Бледнело небо, и бледнел месяц. Мертвой пустыней простиралась в полумраке рассвета болотистая равнина. Снизу из трясины он глядел на карликовые белеющие тонкими стволами березки. На них оседала, цепляясь за их ветки, утренняя мгла, лениво тянувшаяся по болоту в этот безветренный час. Теперь только стало видно густую росу, покрывающую трясину серебряным покрывалом. Капельки росы дрожали, трепетали, стебельки клонились вниз, не в силах выдержать их тяжесть. На листочках клюквы роса собиралась крохотными озерцами, словно в зеленых чарочках. Далеко, далеко простиралась равнина, и чем ярче разгорался день, тем дальше уходила она, необъятная, наполняющая грустью. А ведь граница была позади, позади осталось все, от чего он бежал.

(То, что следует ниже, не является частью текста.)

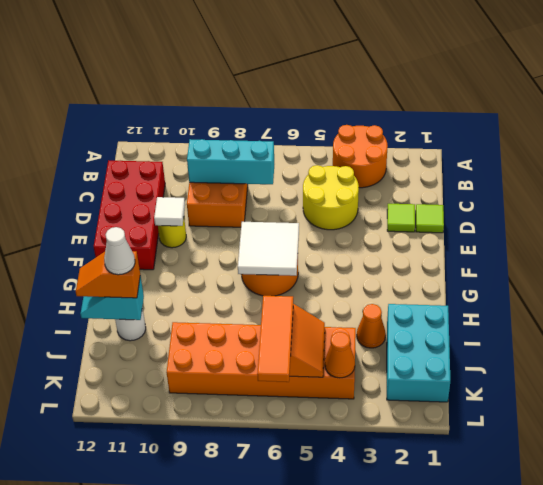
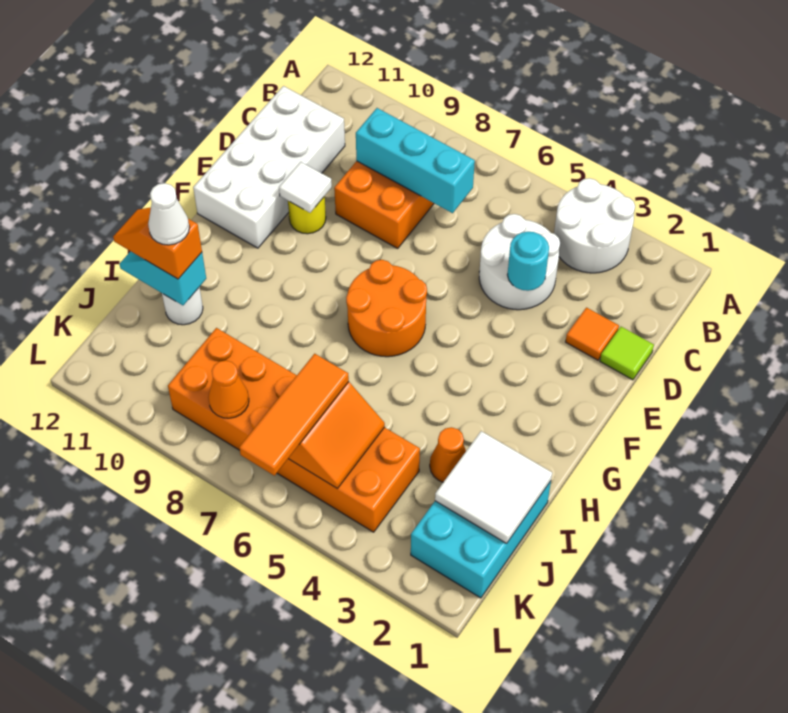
orange 2x2 round brick [333,125,388,188] -> white 2x2 round brick [554,178,635,273]
yellow 2x2 round brick [303,165,359,230] -> white 2x2 round brick [479,214,560,310]
red 2x4 brick [94,160,165,270] -> white 2x4 brick [193,86,345,248]
lime 1x1 tile [387,204,415,232] -> orange 1x1 tile [566,308,619,360]
none -> cyan 1x1 round brick [507,232,549,291]
white 2x2 tile [238,222,299,276] -> white 2x2 tile moved to [435,431,552,543]
orange 1x1 cone [325,332,355,378] -> orange 1x1 cone moved to [208,360,249,418]

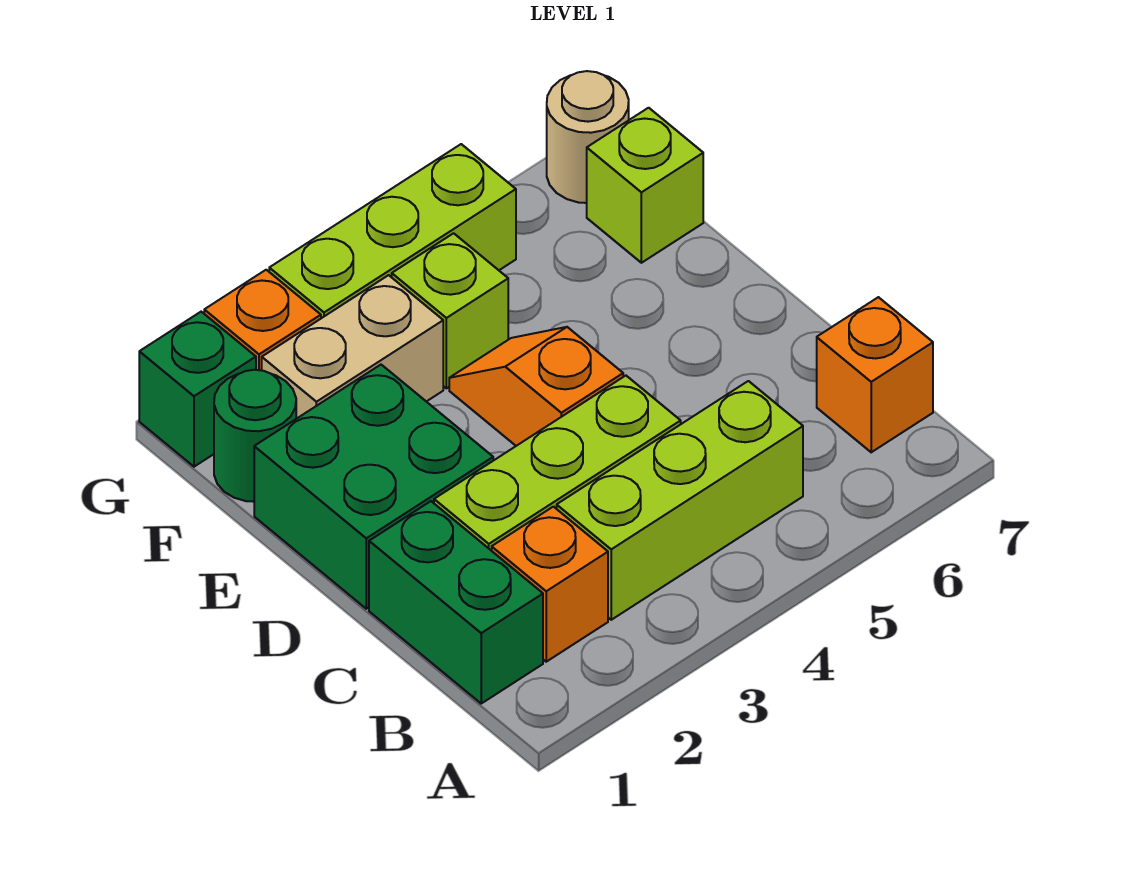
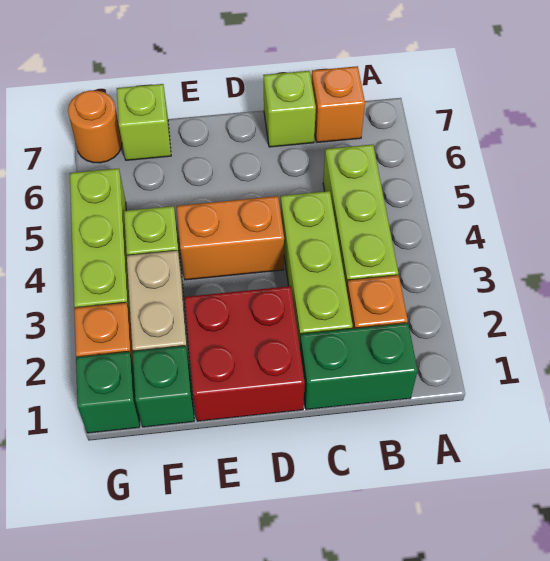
none -> lime 1x1 brick [264,71,316,147]
green 2x2 brick [254,365,493,609] -> red 2x2 brick [185,286,305,421]
orange 1x2 slope [449,327,623,446] -> orange 1x2 brick [177,196,284,280]
green 1x1 round brick [214,370,296,502] -> green 1x1 brick [133,346,194,427]
tan 1x1 round brick [547,71,629,203] -> orange 1x1 round brick [68,90,122,163]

И где-то тут, за этими болотами, была неведомая страна, о которой рассказывал им когда-то Петро Иванчук, что мужик там живет человеком, а не преследуемым зверем. Но трясина не пускала Ивана, крепко, неумолимо держала его.

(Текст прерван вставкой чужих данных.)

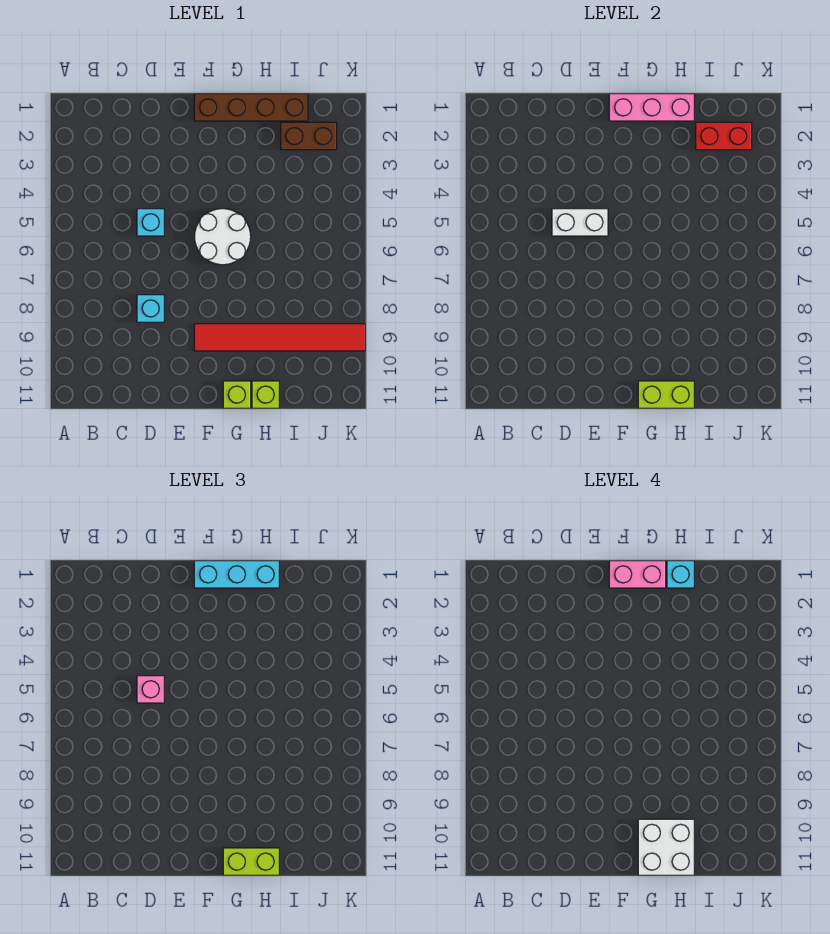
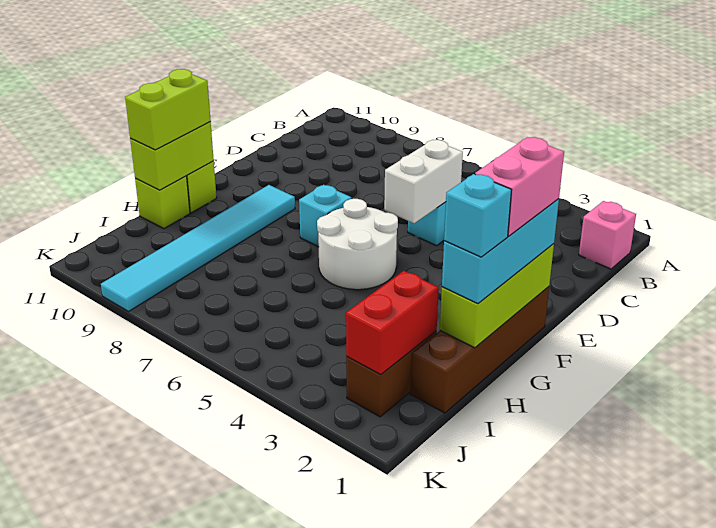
pink 1x1 brick [137,676,164,703] -> pink 1x1 brick moved to [579,201,636,269]
cyan 1x1 brick [137,295,164,322] -> cyan 1x1 brick moved to [299,185,351,247]
pink 1x3 brick [609,94,694,121] -> lime 1x3 brick [440,244,554,348]
red 1x6 tile [194,324,365,351] -> cyan 1x6 tile [101,185,295,311]
white 2x2 brick [638,819,694,875] -> none

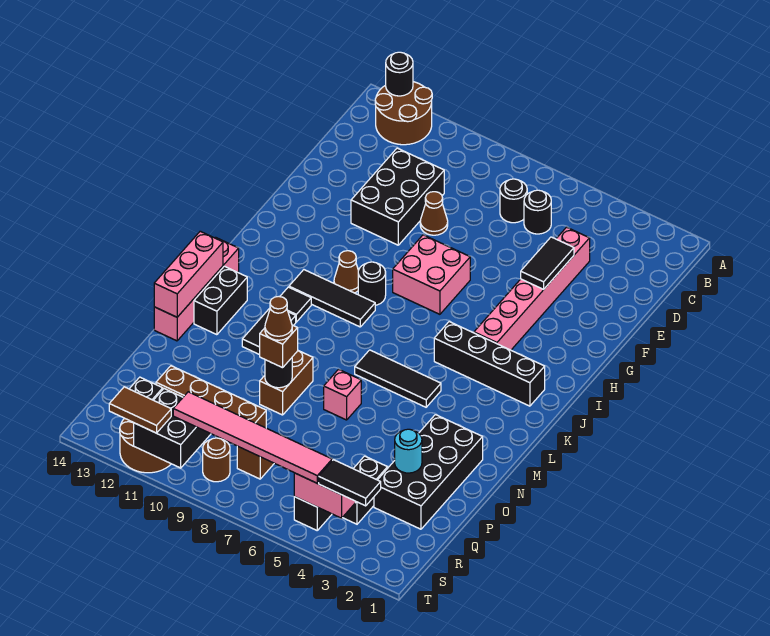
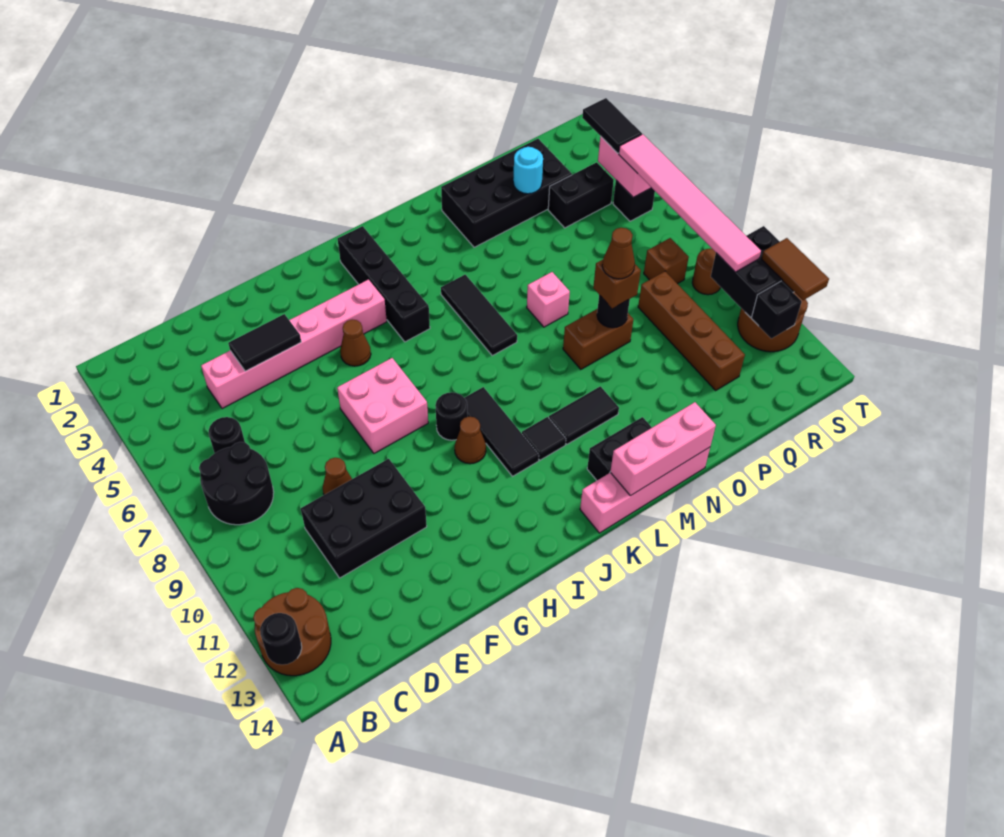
black 1x1 round brick [500,179,527,223] -> black 2x2 round brick [199,442,274,525]
none -> brown 1x1 cone [340,320,371,366]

Он прикрыл утомленные глаза. Вода была тут же, он чувствовал первое влажное прикосновение на подбородке. Его одолевала дремота, уродливый сон наяву. О далеких и близких днях, которые мерещились ему, перепутываясь между собой. Он думал равнодушно, без сожаления в сердце, сжимаемом все более страшной тяжестью. Он уже едва ловил ртом воздух, неглубоко, со свистом втягивая его в легкие. В этой лихорадочной дремоте он забыл, где находится, что с ним происходит. Текли минуты, текла жизнь, а он не знал, чья это в сущности жизнь — чужая, какого-то неведомого мужика, или его, Ивана. Что это была за жизнь, как она шла, какими путями?

Вдруг он почувствовал холодный обруч на горле, вздрогнул и открыл глаза. Тяжелые, опухшие веки с трудом приподнялись. Болото было у самого его лица, сжимаясь ледяным кольцом, хватало его за горло.

Равнина побелела, засверкали зеленью березки, живым серебром заблестела роса. Розовый свет загорелся на небе, месяц закатился. Розовый свет засиял в воде, окрасил теплыми тонами радужные пятна на ней.

И вдруг Иван задрожал. В его памяти всплыло загорелое худое лицо Людзика. Растопыренные пальцы на снегу — пальцы, в предсмертной судороге загребавшие снег. Рана на голове — страшный хруст топора, вязнущего в кости черепа. Все приобрело отчетливые очертания. Лица Марфы и детей, и дом у дороги, и все, все. И тот страшный день, и дело с лугом, и круглое лицо осадника. Но явственнее всего — этот до сих пор звучащий в ушах скрежет топора. Он очнулся. Словно впервые увидел беспредельную равнину, поверхность трясины и ясно почувствовал гнилостный запах торфяника. Он рванулся. И с диким отчаянием вдруг понял, что тонет. Рванулся еще раз. Но тело было скованно, неподвижно. Дикое отчаяние сжало горло. Там, в чаще, были люди — быть может, они еще там. Все равно какие, все равно кто. В этот момент для него это были только люди. Он собрал все силы и крикнул. Протяжный стон, отчаянный звериный рев пронесся по болоту и замер, залитый вязкой, клейкой грязью. Иван захрипел. Он задыхался.